• The problem: Put the lines below into a JSON list of strings, with one string for each line. Omit the blank lines, and leave the pictures out of the answer.

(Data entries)

* * * * * * *

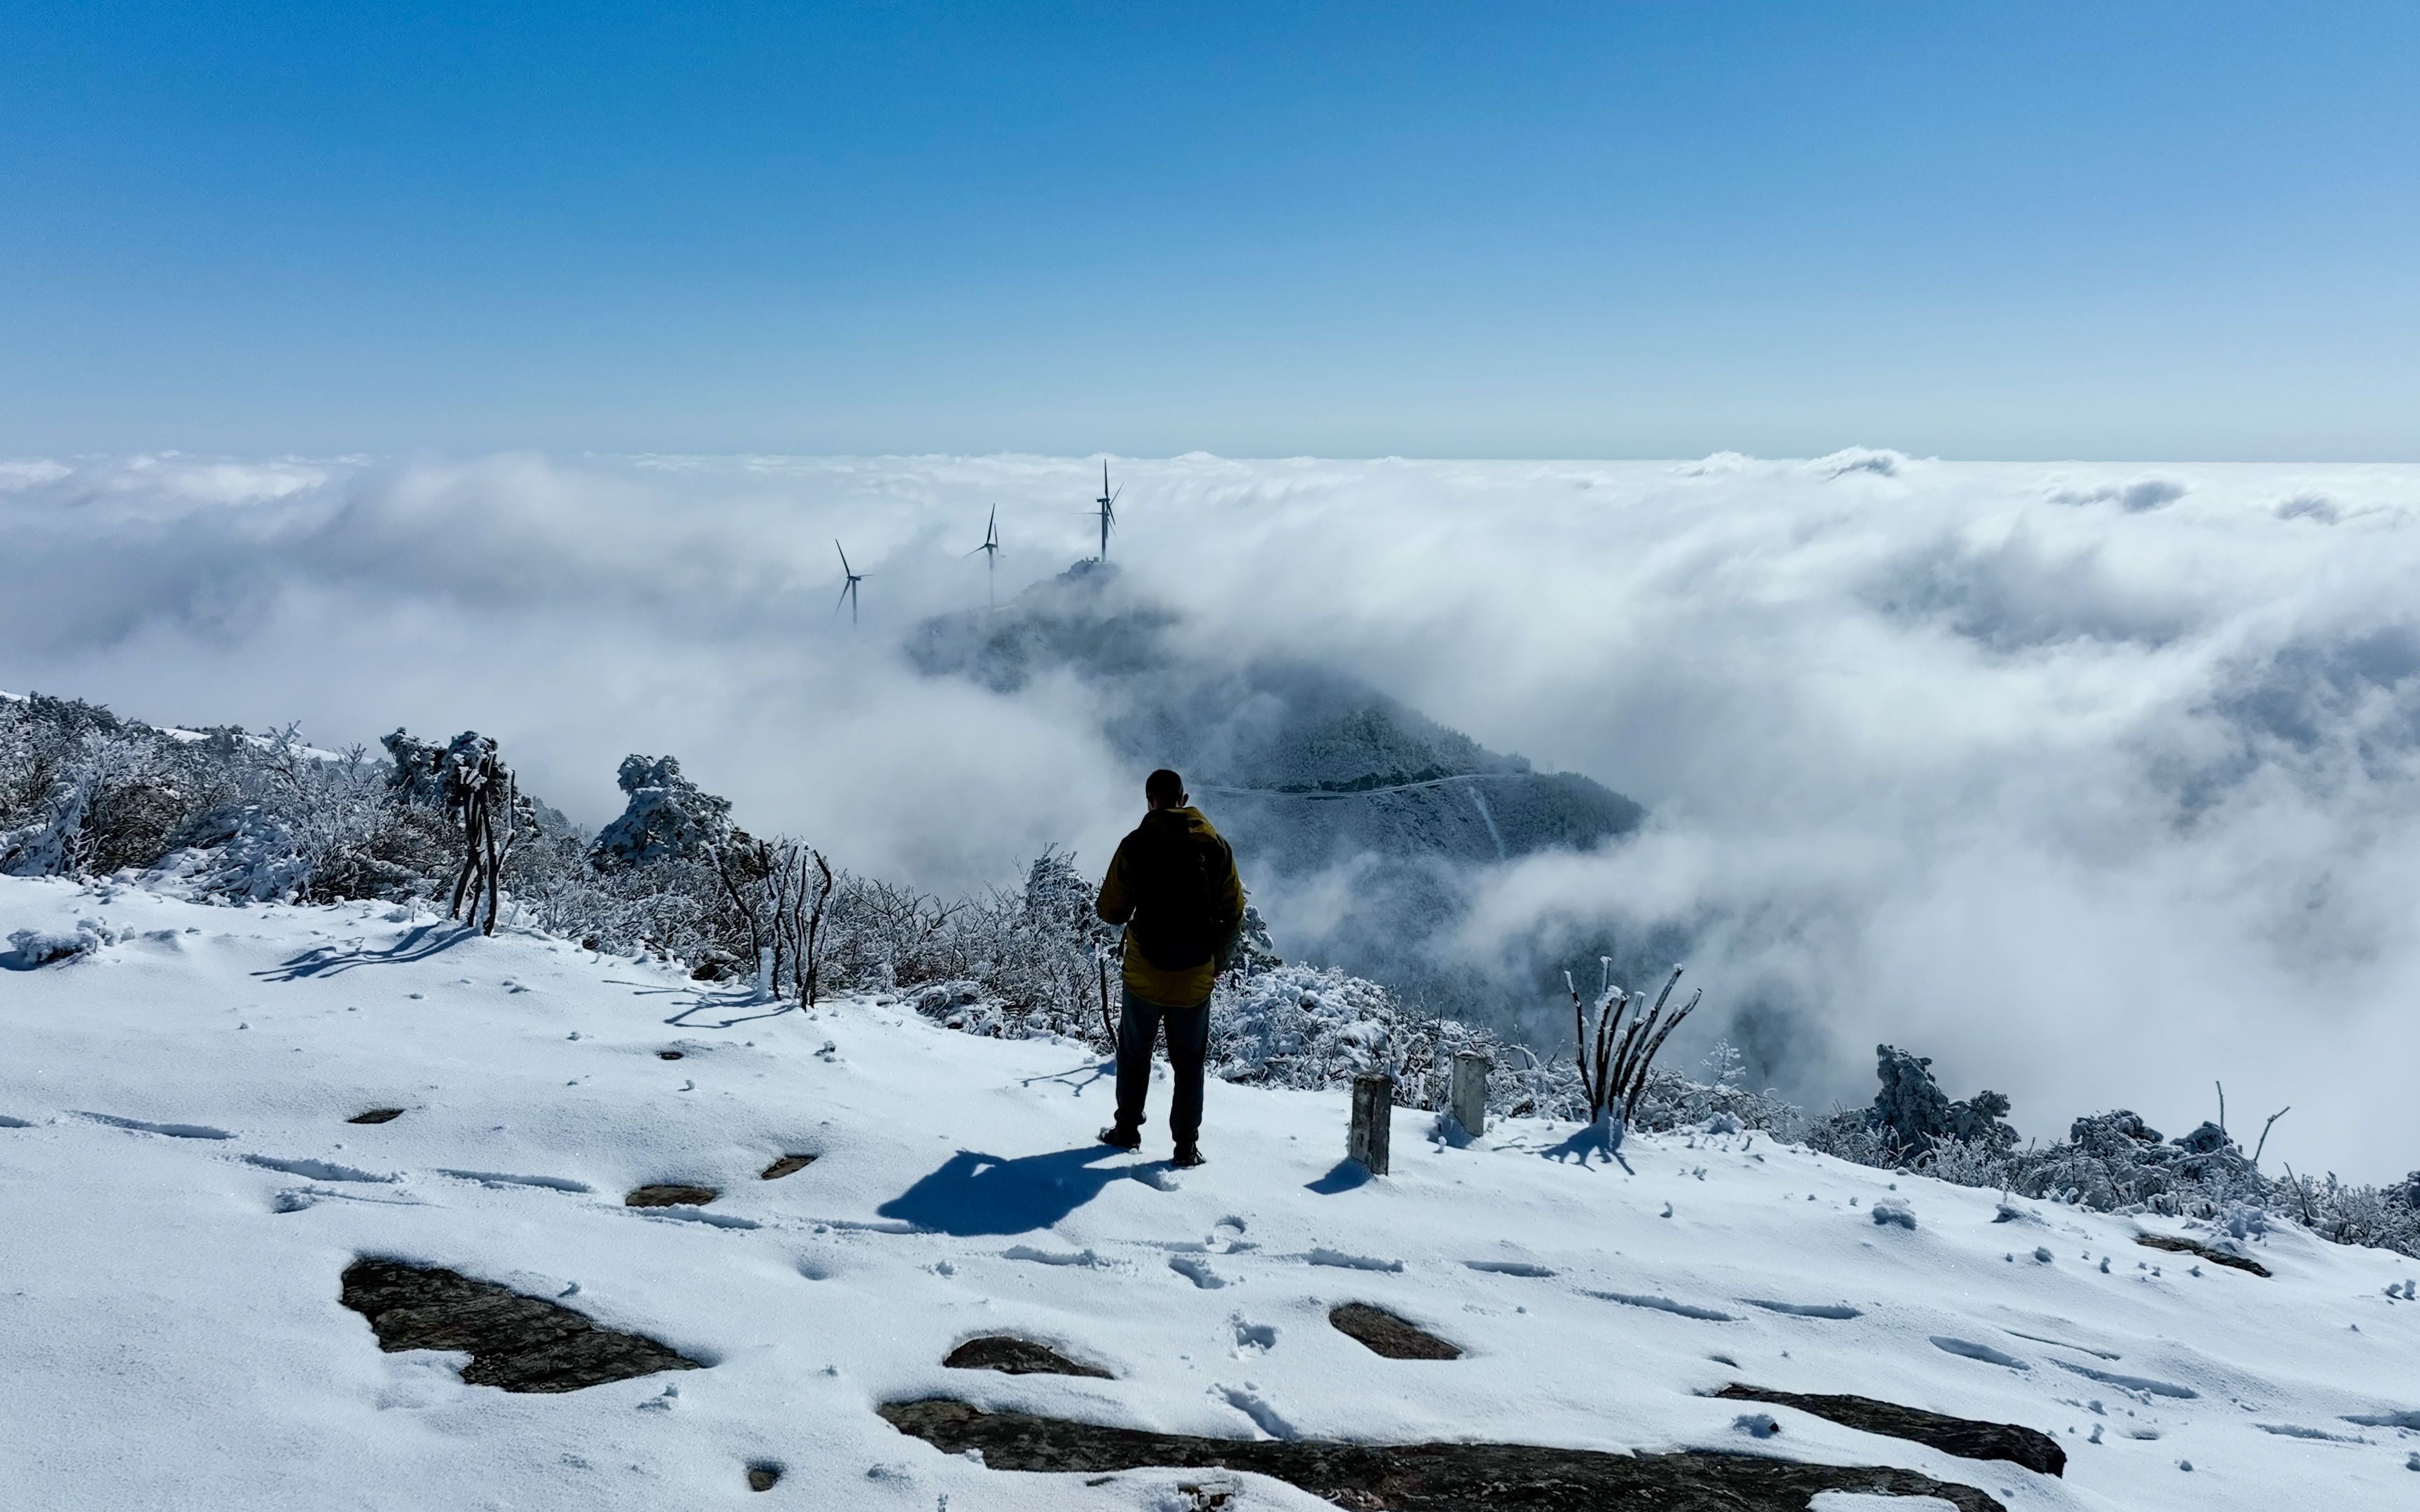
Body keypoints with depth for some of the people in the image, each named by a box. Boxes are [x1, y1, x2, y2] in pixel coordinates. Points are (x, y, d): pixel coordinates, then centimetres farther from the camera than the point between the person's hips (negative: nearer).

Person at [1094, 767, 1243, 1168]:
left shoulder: (1136, 844, -9)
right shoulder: (1216, 845, -2)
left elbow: (1110, 910, -5)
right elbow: (1234, 913, 2)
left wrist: (1120, 909, 18)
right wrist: (1215, 958, 14)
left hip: (1145, 973, -1)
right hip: (1196, 977, 2)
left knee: (1134, 1051, 18)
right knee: (1189, 1061, 12)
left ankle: (1128, 1129, 27)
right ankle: (1187, 1145, 13)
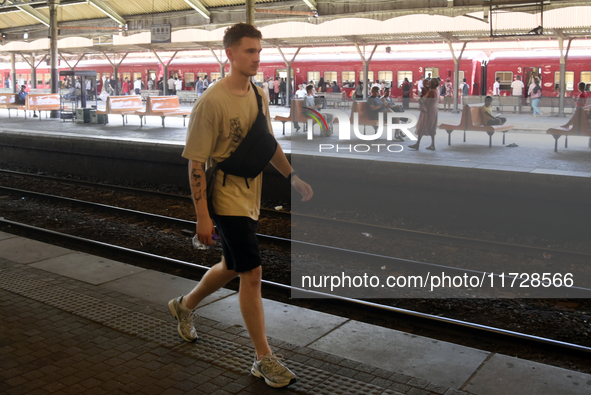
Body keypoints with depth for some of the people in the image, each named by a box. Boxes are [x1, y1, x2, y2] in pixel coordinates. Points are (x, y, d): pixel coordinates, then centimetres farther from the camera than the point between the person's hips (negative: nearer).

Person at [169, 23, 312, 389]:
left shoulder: (259, 95, 6)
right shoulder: (212, 102, -17)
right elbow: (196, 162, -16)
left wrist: (293, 176, 14)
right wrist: (202, 216, -18)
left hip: (250, 198, 8)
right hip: (227, 199, -8)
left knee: (232, 267, 20)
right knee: (252, 273, -6)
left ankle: (185, 306, 46)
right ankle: (264, 358, 9)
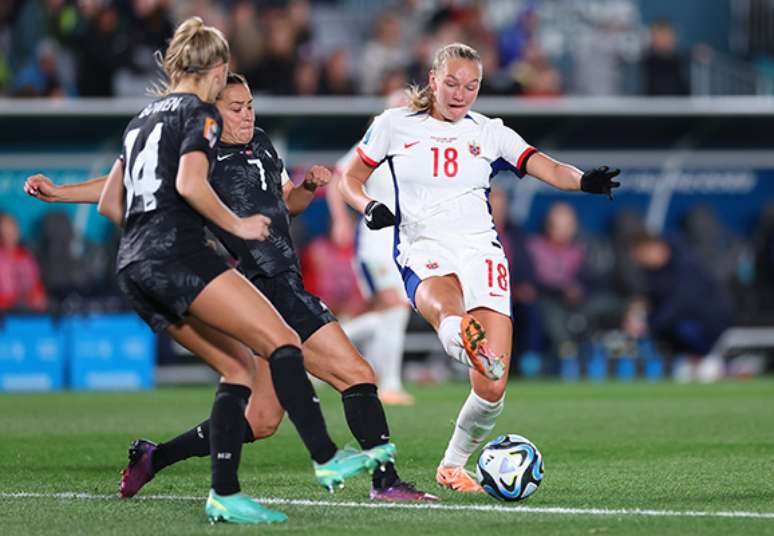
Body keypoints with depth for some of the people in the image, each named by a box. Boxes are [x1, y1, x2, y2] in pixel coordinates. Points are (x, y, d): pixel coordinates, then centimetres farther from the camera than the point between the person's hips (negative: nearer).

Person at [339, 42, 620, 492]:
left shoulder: (489, 132, 13)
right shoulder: (395, 124, 10)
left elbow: (549, 169, 1)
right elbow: (351, 178, 17)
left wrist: (584, 180, -20)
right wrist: (368, 206, -5)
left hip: (481, 249, 2)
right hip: (423, 251, -2)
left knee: (492, 388, -10)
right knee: (445, 305, -41)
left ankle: (453, 464, 13)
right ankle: (465, 343, -77)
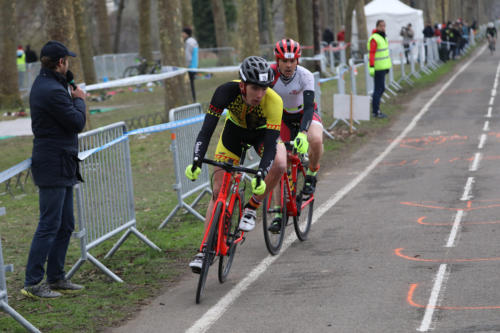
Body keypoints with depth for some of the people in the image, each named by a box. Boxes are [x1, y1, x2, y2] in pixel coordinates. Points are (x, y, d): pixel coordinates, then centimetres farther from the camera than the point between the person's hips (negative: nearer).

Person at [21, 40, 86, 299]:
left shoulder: (42, 84, 14)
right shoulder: (53, 91, -20)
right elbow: (77, 122, -16)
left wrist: (72, 98, 9)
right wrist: (79, 100, 0)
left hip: (62, 167, 11)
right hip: (54, 166, -11)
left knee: (65, 226, 14)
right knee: (49, 226, -8)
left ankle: (56, 279, 20)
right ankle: (32, 284, -6)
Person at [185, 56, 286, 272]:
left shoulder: (273, 102, -37)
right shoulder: (226, 92, -34)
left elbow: (270, 145, -39)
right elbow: (207, 128, -36)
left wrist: (261, 175, -54)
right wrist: (196, 161, -49)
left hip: (263, 132, -1)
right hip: (234, 131, 1)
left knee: (279, 165, -32)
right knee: (218, 191, -7)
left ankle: (251, 208, -9)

* * * * * * *

• Reply:
[
  "Body keypoints with depth for some of the people in the image, each named by a box. Boxes are [x1, y1, x2, y2] in pixel coordinates. Points are (x, y, d): pixel coordinates, then centimetres farther from the camera than the point between the person's hips (negative: nearer).",
  "Person at [1094, 767, 1243, 1168]:",
  "left shoulder: (1136, 844, -9)",
  "right shoulder: (1216, 845, -2)",
  "left elbow: (1110, 910, -5)",
  "right elbow: (1234, 913, 2)",
  "left wrist: (1120, 909, 18)",
  "right wrist: (1215, 958, 14)",
  "left hip: (1145, 973, -1)",
  "right hip: (1196, 977, 2)",
  "left knee: (1134, 1051, 18)",
  "right knee: (1189, 1061, 12)",
  "left ankle: (1128, 1129, 27)",
  "right ankle: (1187, 1145, 13)",
  "Body keypoints with depth for some of the people in the image, each named by a box. Boxes are [x1, y1, x2, y2] in pixel coordinates. Points are (x, y, d): pixel coordinates, then centimetres farther from the camera than the point between the person's hips (negative: nearer).",
  "Person at [169, 23, 312, 389]:",
  "left shoulder: (259, 95, 6)",
  "right shoulder: (212, 102, -17)",
  "right elbow: (196, 162, -16)",
  "left wrist: (293, 176, 14)",
  "right wrist: (202, 216, -18)",
  "left hip: (250, 198, 8)",
  "right hip: (227, 199, -8)",
  "left knee: (232, 267, 20)",
  "right knee: (252, 273, -6)",
  "left ankle: (185, 306, 46)",
  "right ankle: (264, 358, 9)",
  "Body keypoints with depth for some of the people in the image, each named by a box. Boxes are [x1, y1, x2, y2] in pixel coordinates. Points are (x, y, d): pixel coordinates, then centimetres farther from the camera than the point between the person's hips (negative: nearer).",
  "Person at [339, 42, 620, 492]:",
  "left shoulder: (489, 132, 13)",
  "right shoulder: (395, 124, 10)",
  "left elbow: (549, 169, 1)",
  "right elbow: (351, 178, 17)",
  "left wrist: (584, 180, -20)",
  "right wrist: (368, 206, -5)",
  "left hip: (481, 249, 2)",
  "right hip: (423, 251, -2)",
  "left knee: (492, 388, -10)",
  "right knee: (445, 305, -41)",
  "left ankle: (453, 464, 13)",
  "right ankle: (465, 343, -77)",
  "Body keypoints with depth for some of the people in the image, each named by a box. Boxes are [x1, y1, x2, y2] in pixel coordinates. Points are (x, y, d): pixel coordinates, then centimetres farther from the camera than the point between the person's hips (negative: nearer).",
  "Person at [21, 40, 86, 299]:",
  "left shoulder: (42, 84, 14)",
  "right shoulder: (53, 91, -20)",
  "right elbow: (77, 122, -16)",
  "left wrist: (72, 98, 9)",
  "right wrist: (79, 100, 0)",
  "left hip: (62, 167, 11)",
  "right hip: (54, 166, -11)",
  "left knee: (65, 226, 14)",
  "right knee: (49, 226, -8)",
  "left ankle: (56, 279, 20)",
  "right ankle: (32, 284, -6)",
  "Person at [185, 56, 286, 272]:",
  "left shoulder: (273, 102, -37)",
  "right shoulder: (226, 92, -34)",
  "left elbow: (270, 145, -39)",
  "right elbow: (207, 128, -36)",
  "left wrist: (261, 175, -54)",
  "right wrist: (196, 161, -49)",
  "left hip: (263, 132, -1)",
  "right hip: (234, 131, 1)",
  "left knee: (279, 165, -32)",
  "right knee: (218, 191, -7)",
  "left ankle: (251, 208, -9)"
]